A student in Hong Kong Kong who helped set up a volunteer network of medics has reportedly been arrested in Guangzhou, China on charges of “soliciting prostitutes.”
Kwok Chun-fung, who studies at the Guangzhou University of Chinese Medicine, allegedly been arrested on Jan. 8, AFP reports.
“We were chatting on the phone and he said he had to get up and open the door. Then I heard him walking, opening a door and the phone was dropped, the call cut,” a fellow volunteer behind the medical aid group identifying himself as “Small Cow” told reporters.
Officials at Kwok’s university reportedly briefed non-mainland students on the incident, claiming he had been arrested for “soliciting prostitutes”, an offense that carries up to 15 days in administrative detention.
“During the briefing, the teacher told us to cherish our chance to study here as we will be graduating in half a year,” a student who attended the briefing told AFP on condition of anonymity.
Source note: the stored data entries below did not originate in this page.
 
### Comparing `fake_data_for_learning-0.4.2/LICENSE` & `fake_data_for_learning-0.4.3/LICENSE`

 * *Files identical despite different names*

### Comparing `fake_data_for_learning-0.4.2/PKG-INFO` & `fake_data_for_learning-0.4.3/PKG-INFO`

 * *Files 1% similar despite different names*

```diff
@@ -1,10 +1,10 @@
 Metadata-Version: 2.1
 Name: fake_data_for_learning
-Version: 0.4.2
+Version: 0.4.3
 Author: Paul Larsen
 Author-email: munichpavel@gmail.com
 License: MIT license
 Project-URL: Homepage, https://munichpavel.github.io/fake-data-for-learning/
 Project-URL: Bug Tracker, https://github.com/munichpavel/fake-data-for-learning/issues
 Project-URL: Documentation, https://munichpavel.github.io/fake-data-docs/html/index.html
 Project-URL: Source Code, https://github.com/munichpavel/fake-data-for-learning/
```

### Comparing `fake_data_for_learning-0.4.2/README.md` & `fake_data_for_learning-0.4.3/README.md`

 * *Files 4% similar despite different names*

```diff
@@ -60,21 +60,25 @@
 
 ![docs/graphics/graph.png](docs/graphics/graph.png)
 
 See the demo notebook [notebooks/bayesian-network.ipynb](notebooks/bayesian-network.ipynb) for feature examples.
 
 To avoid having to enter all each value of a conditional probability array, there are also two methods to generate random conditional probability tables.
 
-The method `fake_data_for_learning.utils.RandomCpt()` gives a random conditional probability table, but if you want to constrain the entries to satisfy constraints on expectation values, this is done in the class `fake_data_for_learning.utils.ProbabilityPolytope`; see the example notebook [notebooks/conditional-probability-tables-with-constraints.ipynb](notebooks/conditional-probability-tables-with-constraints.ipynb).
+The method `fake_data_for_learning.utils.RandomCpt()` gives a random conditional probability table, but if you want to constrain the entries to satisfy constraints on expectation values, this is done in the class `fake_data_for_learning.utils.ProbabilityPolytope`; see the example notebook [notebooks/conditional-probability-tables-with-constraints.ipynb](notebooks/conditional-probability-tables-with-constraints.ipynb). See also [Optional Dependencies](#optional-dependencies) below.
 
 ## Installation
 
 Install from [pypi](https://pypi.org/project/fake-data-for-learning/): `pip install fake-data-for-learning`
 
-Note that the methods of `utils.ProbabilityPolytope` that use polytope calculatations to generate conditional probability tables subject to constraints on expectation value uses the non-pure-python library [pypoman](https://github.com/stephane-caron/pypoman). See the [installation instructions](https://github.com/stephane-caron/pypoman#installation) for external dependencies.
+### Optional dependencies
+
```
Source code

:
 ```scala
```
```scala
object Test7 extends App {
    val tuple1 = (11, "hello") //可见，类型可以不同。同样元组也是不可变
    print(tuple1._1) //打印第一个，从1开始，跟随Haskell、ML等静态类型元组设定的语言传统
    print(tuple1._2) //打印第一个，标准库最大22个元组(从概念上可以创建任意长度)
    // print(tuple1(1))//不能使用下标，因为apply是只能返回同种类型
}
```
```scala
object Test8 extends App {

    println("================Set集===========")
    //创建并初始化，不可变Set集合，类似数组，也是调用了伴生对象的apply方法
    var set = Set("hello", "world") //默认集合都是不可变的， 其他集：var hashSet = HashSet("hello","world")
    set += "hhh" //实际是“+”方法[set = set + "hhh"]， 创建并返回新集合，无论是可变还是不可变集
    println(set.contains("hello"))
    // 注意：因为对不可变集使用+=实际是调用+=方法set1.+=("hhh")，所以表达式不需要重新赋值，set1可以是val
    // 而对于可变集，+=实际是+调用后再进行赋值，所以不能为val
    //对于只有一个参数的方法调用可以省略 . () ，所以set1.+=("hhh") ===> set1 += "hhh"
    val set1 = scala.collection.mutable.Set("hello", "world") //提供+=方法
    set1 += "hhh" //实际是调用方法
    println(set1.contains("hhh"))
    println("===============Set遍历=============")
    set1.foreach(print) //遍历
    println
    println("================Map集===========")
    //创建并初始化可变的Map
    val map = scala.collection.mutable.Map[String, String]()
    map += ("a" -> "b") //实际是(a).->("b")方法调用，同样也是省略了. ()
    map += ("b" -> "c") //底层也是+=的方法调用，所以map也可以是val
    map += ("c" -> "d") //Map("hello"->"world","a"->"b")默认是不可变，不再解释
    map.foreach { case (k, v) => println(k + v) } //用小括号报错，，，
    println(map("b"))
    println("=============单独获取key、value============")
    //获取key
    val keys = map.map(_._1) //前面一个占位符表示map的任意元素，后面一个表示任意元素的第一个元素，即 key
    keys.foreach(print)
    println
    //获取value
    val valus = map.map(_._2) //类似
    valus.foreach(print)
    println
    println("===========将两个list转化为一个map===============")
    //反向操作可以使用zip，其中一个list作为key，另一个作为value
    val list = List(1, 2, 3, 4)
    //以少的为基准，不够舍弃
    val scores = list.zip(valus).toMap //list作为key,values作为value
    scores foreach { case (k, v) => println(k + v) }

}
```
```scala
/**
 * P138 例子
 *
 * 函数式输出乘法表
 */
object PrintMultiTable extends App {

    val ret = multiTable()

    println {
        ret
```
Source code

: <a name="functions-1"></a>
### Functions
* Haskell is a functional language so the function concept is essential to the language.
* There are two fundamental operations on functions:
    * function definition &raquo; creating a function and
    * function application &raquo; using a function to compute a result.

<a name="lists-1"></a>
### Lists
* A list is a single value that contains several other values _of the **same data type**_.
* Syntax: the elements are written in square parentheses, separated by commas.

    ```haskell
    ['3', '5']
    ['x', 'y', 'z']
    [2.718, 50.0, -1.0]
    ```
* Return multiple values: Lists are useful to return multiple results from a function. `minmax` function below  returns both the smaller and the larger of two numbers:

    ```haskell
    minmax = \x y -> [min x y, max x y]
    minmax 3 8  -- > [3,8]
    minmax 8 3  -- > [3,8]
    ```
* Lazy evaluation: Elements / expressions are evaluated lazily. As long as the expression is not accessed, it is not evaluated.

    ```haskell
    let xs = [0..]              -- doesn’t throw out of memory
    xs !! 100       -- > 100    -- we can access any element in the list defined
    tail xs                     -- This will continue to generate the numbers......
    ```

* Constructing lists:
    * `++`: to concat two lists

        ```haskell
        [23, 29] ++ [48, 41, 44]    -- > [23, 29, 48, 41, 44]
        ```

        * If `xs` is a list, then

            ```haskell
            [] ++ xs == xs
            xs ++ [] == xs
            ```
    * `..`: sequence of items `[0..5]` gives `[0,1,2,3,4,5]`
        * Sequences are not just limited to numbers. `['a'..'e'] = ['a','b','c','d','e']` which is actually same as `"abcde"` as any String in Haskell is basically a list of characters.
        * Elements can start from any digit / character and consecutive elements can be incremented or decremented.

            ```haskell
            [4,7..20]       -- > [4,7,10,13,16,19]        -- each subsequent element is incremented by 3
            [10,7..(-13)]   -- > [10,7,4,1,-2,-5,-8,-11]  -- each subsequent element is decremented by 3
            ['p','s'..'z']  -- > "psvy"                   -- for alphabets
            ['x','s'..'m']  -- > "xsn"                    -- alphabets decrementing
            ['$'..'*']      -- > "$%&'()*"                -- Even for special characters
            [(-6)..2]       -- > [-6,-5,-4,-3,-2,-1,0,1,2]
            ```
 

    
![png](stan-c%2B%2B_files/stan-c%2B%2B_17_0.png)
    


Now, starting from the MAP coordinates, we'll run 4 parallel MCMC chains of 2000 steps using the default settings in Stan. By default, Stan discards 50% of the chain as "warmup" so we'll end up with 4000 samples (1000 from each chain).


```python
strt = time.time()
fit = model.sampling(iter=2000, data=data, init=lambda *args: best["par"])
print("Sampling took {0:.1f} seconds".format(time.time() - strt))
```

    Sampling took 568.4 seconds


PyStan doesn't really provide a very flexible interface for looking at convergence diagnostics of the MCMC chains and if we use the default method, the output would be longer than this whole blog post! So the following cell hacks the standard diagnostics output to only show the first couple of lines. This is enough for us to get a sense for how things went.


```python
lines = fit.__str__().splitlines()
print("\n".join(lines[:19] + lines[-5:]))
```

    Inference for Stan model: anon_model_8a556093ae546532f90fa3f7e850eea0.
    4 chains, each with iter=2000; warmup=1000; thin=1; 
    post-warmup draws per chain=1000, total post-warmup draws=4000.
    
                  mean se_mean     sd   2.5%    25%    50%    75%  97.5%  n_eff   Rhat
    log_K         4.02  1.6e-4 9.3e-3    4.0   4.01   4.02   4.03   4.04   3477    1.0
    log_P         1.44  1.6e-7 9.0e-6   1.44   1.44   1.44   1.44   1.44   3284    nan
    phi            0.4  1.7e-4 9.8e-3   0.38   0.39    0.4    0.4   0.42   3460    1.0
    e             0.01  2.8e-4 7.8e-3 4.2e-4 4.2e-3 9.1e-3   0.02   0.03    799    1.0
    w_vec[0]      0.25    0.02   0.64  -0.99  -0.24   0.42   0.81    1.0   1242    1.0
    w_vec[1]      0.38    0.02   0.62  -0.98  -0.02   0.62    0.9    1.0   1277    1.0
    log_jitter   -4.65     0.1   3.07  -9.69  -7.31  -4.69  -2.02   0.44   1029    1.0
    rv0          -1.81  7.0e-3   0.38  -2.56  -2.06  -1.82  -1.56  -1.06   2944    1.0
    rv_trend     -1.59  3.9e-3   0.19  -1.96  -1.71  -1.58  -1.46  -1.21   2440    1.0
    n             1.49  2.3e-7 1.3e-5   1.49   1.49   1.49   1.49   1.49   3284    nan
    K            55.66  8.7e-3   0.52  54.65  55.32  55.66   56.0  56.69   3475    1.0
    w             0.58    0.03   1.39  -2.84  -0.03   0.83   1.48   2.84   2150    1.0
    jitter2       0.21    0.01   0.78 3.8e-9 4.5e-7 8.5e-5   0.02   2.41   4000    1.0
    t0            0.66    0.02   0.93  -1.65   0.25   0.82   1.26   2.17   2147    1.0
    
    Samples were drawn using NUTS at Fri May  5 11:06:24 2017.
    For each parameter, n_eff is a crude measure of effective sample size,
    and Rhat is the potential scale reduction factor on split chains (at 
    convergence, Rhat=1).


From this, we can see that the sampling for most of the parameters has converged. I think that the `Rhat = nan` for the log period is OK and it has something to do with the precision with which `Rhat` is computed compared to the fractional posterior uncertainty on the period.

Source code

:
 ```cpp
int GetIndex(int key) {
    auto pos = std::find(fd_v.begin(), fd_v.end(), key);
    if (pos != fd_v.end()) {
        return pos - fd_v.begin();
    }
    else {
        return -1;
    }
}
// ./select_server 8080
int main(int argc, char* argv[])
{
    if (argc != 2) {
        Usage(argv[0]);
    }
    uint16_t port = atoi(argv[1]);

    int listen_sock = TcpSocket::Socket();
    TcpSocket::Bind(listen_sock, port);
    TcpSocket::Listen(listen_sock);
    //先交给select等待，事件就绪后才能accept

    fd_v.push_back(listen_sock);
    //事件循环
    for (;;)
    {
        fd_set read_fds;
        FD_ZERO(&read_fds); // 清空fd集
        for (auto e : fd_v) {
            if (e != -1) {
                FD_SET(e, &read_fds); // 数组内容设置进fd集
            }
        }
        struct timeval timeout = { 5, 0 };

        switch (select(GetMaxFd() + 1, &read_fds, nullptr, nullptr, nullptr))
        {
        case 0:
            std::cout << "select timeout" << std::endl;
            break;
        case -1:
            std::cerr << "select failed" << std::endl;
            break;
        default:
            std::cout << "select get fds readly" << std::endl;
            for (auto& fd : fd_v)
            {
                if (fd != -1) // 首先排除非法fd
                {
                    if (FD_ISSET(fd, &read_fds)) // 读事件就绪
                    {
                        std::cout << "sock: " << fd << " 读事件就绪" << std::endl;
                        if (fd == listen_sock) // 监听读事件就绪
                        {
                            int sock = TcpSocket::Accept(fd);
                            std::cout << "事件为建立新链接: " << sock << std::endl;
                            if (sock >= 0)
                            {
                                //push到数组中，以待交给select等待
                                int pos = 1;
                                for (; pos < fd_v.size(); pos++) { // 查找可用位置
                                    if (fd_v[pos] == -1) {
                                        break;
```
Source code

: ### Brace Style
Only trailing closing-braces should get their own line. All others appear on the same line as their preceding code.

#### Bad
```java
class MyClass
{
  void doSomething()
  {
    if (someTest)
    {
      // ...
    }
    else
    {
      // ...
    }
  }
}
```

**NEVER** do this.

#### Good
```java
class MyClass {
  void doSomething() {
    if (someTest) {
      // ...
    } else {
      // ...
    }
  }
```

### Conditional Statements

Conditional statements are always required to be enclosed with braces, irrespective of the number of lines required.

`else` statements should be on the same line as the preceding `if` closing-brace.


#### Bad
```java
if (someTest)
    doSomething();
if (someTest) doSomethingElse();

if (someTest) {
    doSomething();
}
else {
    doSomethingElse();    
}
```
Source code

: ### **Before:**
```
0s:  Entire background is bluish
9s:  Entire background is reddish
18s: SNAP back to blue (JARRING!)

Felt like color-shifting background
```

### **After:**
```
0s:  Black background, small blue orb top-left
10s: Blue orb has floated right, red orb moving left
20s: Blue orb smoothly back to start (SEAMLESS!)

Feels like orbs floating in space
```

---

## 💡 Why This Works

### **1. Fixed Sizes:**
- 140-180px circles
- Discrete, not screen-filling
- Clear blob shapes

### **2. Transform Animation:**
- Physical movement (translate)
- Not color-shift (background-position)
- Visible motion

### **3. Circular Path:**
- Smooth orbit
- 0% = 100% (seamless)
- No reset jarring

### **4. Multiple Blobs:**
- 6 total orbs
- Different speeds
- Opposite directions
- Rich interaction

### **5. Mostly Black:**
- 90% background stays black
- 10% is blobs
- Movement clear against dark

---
Another student who attended a separate briefing corroborated that account. The news was first made public Jan. 10.
Kwok and “Small Cow” helped organize a group of medics who provided assistance to pro-democracy demonstrators who have been injured or affected by tear gas during the ongoing protest movement in Hong Kong.
As noted by AFP, similar charges were levied at Simon Cheng, a Hong Kong employee of the British consulate who likewise was detained while visiting the mainland last August.
Cheng claims he was forced to confess before fleeing abroad.
AFP stated that a staff member of university’s propaganda office said Kwok had “indeed violated some laws and was subject to detention” but declined to offer further details.
The Hong Kong protests started in June against plans to allow criminal suspects be extradited to mainland China, which critics feared would compromise Hong Kong’s judicial independence under the “one country, two systems” arrangement agreed with former ruler Britain.
Although the plans were scrapped in September protests have continued with demands by protesters for full democracy and an inquiry into police brutality.